The process 1000 creates one or more delivery criteria records 914
for each transmission request 700 and each record 914 represents a
transmission of the transmission request's associated data file
112A. Delivery criteria records 914 may also represent a
retransmission of some or all portions of an associated data file
112A.
[0145] Each delivery criteria record 914 contains (or references) a
file list record 350. This file list record field 350 identifies
the file 112A which is to be transmitted to satisfy the delivery
criteria record 914.
[0146] The file size field 922 is any well known quantization of
the size of the file (350, 112A) to be transmitted. Typically the
file size 922 is given in byte lengths. The release time field 924
is the time after which the file (350, 112A) should be transmitted.
The deadline field 926 is the time before which a transmission of
the file (350, 112A) should complete. Note that these times can
also be specified by a release time 924 and a send window time, or
a deadline 926 and a send window time.
[0147] The optional recipients 928 designate the location/people
that are to be sent the file (350, 112A). Recipient information 928
is typically used with retransmissions 934 and/or acknowledgments
930 are used. In a broadcast situation, the recipients need not be
specified because everyone on the network will be sent the file
(350, 112A).

Information supplied:
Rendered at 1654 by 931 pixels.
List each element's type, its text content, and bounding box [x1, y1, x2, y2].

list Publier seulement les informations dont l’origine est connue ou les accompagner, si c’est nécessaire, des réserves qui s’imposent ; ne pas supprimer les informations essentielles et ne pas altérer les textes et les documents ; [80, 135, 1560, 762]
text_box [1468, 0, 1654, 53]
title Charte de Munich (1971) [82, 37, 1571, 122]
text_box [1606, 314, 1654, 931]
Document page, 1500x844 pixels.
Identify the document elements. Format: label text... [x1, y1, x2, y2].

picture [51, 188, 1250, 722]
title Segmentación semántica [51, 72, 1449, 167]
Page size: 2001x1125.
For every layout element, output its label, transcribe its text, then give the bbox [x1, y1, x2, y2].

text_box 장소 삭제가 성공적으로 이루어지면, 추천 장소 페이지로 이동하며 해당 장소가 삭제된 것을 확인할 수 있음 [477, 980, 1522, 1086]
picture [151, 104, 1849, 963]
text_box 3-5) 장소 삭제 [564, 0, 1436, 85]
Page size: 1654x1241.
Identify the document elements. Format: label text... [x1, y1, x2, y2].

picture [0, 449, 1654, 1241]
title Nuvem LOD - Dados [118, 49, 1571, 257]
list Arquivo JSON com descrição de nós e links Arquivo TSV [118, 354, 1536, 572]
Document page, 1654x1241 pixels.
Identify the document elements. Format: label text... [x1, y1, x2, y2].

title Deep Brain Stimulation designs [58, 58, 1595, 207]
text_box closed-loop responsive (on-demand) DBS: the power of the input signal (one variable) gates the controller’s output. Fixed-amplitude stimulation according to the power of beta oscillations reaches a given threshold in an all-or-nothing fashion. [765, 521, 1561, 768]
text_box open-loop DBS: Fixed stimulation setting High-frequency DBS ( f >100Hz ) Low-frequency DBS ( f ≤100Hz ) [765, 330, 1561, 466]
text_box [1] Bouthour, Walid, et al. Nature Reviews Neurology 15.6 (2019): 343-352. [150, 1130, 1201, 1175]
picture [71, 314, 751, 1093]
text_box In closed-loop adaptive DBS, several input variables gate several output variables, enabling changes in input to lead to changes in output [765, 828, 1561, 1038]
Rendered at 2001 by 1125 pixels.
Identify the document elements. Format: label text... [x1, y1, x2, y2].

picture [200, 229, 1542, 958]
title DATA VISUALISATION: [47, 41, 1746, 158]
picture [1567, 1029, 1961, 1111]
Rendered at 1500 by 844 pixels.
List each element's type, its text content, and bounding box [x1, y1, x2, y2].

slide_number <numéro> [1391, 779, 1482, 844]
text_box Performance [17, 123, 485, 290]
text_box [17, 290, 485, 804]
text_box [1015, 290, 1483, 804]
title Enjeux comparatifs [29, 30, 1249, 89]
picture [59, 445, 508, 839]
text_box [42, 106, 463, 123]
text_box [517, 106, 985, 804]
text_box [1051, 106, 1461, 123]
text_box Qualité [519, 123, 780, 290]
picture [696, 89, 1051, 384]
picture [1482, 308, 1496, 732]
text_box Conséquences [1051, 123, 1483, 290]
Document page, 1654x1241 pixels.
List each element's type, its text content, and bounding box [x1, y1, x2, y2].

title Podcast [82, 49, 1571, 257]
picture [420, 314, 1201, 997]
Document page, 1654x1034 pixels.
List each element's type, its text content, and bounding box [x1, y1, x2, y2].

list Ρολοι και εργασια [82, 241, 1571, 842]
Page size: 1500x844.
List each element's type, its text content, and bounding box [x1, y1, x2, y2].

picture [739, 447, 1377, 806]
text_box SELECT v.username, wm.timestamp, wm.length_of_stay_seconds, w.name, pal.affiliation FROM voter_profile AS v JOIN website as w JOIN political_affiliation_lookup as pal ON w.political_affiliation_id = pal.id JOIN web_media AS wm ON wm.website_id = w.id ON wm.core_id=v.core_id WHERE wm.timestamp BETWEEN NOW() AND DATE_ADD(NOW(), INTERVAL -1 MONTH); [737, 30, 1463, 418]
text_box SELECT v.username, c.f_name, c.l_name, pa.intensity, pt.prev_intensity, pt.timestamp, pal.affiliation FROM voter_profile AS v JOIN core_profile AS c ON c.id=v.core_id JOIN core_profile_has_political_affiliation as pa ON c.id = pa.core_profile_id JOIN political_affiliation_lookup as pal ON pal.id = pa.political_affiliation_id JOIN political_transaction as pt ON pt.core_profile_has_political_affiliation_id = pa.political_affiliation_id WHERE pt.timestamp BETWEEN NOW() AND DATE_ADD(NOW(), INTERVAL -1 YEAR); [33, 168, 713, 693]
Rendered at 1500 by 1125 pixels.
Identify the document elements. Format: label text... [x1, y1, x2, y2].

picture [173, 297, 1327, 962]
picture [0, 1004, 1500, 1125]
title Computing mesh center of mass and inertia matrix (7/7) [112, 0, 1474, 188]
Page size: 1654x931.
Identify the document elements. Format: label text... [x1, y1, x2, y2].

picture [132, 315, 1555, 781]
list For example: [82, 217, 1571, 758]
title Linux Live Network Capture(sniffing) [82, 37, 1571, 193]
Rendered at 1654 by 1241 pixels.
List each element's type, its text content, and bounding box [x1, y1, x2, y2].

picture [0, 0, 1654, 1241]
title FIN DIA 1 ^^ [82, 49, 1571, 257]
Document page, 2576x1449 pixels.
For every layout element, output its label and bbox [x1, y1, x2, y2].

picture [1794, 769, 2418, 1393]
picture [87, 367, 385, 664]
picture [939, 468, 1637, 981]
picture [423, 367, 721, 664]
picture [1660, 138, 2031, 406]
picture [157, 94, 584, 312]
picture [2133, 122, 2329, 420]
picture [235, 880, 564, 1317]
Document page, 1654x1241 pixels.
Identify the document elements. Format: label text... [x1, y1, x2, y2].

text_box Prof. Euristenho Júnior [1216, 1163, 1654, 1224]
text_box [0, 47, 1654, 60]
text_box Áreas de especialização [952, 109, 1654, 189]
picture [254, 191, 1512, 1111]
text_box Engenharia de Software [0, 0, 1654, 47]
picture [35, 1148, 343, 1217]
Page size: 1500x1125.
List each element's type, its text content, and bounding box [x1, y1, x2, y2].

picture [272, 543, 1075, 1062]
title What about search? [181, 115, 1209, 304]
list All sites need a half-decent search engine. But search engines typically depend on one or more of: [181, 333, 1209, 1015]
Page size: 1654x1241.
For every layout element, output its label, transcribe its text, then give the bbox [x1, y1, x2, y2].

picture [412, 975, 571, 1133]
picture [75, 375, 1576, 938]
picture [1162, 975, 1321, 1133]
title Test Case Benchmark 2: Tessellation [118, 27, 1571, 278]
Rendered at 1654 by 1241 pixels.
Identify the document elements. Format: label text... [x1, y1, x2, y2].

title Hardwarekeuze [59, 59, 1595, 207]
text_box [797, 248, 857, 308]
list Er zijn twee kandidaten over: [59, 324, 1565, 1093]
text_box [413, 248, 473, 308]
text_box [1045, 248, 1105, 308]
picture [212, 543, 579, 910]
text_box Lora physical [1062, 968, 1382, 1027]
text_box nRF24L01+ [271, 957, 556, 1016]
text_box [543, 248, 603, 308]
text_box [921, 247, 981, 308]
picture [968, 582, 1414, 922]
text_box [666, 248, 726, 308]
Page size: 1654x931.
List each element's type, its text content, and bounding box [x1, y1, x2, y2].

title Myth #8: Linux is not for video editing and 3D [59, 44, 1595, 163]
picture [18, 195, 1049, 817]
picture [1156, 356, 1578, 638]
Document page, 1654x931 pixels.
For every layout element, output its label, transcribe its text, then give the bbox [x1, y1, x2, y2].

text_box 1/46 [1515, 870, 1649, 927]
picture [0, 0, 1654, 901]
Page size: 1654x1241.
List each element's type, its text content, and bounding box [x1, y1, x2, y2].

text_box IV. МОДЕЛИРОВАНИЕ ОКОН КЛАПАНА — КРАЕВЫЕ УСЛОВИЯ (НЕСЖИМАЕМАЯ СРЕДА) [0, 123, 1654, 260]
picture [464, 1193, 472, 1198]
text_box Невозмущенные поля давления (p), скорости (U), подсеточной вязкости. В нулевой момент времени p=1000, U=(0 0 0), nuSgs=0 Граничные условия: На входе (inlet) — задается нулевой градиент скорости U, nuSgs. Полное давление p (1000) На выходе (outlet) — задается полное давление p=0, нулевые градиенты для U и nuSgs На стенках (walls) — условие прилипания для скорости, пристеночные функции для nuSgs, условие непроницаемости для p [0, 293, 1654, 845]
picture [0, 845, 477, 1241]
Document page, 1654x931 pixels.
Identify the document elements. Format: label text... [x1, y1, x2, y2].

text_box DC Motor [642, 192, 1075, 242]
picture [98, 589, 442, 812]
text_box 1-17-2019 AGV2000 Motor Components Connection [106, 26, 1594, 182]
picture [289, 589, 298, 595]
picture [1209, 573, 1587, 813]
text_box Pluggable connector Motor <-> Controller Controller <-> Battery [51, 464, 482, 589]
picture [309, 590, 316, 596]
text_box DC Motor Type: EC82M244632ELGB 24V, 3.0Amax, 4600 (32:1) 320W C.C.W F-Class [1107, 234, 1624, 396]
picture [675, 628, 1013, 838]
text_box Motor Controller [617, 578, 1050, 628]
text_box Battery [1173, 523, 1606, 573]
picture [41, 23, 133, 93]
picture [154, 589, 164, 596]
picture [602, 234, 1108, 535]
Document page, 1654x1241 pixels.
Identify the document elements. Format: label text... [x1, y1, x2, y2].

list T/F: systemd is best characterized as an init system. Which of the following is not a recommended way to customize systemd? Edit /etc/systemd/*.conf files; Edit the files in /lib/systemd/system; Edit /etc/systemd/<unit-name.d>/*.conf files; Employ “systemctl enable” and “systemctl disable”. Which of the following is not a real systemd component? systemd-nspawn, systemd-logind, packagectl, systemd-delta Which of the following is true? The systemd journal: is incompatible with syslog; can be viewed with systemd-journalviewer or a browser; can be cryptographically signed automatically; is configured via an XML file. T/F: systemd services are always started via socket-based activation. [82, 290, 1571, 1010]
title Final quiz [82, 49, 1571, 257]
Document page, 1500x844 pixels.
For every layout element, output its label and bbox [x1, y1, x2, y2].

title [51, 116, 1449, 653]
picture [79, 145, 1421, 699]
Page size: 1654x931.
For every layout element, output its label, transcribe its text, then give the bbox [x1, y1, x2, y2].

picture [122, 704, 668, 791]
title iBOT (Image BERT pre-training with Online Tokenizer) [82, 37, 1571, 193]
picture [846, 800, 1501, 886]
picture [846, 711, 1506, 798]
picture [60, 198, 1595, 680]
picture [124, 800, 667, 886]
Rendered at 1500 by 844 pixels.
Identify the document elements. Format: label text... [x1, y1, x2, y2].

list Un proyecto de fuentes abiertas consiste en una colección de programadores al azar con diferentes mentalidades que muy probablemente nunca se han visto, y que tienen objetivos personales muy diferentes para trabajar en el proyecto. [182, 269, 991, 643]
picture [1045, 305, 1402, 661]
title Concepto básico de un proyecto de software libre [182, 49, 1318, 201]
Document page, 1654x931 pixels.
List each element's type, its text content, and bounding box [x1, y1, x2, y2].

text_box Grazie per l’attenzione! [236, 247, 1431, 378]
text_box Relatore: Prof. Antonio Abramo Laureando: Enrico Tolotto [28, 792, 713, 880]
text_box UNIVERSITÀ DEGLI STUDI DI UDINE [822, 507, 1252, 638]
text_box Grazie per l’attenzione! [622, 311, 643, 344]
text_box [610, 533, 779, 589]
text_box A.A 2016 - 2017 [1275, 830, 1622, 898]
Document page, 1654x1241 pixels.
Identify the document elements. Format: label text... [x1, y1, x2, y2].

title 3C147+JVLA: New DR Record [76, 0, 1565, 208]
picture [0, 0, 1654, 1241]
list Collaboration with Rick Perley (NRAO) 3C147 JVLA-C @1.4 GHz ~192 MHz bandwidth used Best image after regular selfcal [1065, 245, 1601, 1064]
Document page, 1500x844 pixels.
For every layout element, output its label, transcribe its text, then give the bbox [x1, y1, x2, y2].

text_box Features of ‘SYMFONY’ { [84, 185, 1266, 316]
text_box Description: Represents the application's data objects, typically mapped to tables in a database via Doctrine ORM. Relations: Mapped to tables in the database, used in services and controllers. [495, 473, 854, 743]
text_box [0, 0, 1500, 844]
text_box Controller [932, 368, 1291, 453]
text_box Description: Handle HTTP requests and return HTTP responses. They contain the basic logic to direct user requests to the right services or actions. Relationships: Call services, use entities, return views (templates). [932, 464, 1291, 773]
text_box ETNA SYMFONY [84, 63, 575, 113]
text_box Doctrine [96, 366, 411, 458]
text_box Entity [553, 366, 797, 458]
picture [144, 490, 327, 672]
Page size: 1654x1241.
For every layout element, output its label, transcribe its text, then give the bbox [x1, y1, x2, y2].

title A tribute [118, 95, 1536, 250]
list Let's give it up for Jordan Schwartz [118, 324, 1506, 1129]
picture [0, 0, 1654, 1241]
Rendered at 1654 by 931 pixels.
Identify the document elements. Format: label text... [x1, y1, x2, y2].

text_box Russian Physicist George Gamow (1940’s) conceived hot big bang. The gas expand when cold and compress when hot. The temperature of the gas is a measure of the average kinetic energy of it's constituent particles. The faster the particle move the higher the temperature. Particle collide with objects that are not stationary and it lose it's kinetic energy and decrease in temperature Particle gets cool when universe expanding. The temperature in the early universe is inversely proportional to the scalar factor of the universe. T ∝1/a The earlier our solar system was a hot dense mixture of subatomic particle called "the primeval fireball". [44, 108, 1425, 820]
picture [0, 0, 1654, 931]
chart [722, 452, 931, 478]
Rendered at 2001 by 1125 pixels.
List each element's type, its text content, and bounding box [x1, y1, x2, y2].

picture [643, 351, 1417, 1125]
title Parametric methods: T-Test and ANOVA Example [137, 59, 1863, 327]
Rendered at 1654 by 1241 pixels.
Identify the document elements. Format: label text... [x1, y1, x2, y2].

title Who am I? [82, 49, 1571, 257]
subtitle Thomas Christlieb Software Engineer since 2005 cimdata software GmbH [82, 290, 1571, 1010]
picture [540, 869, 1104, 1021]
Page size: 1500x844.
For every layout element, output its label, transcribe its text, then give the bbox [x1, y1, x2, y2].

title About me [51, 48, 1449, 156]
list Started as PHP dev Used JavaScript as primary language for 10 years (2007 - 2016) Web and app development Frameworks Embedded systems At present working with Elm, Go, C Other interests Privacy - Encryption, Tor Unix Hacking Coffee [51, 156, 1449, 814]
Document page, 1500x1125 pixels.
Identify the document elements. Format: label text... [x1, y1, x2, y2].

Work instructions:
Can you retype, word for word, the part of the patent text between "[0145] Each delivery" and "send window time.", inclusive?

Reply to the task:
[0145] Each delivery criteria record 914 contains (or references) a
file list record 350. This file list record field 350 identifies
the file 112A which is to be transmitted to satisfy the delivery
criteria record 914.
[0146] The file size field 922 is any well known quantization of
the size of the file (350, 112A) to be transmitted. Typically the
file size 922 is given in byte lengths. The release time field 924
is the time after which the file (350, 112A) should be transmitted.
The deadline field 926 is the time before which a transmission of
the file (350, 112A) should complete. Note that these times can
also be specified by a release time 924 and a send window time, or
a deadline 926 and a send window time.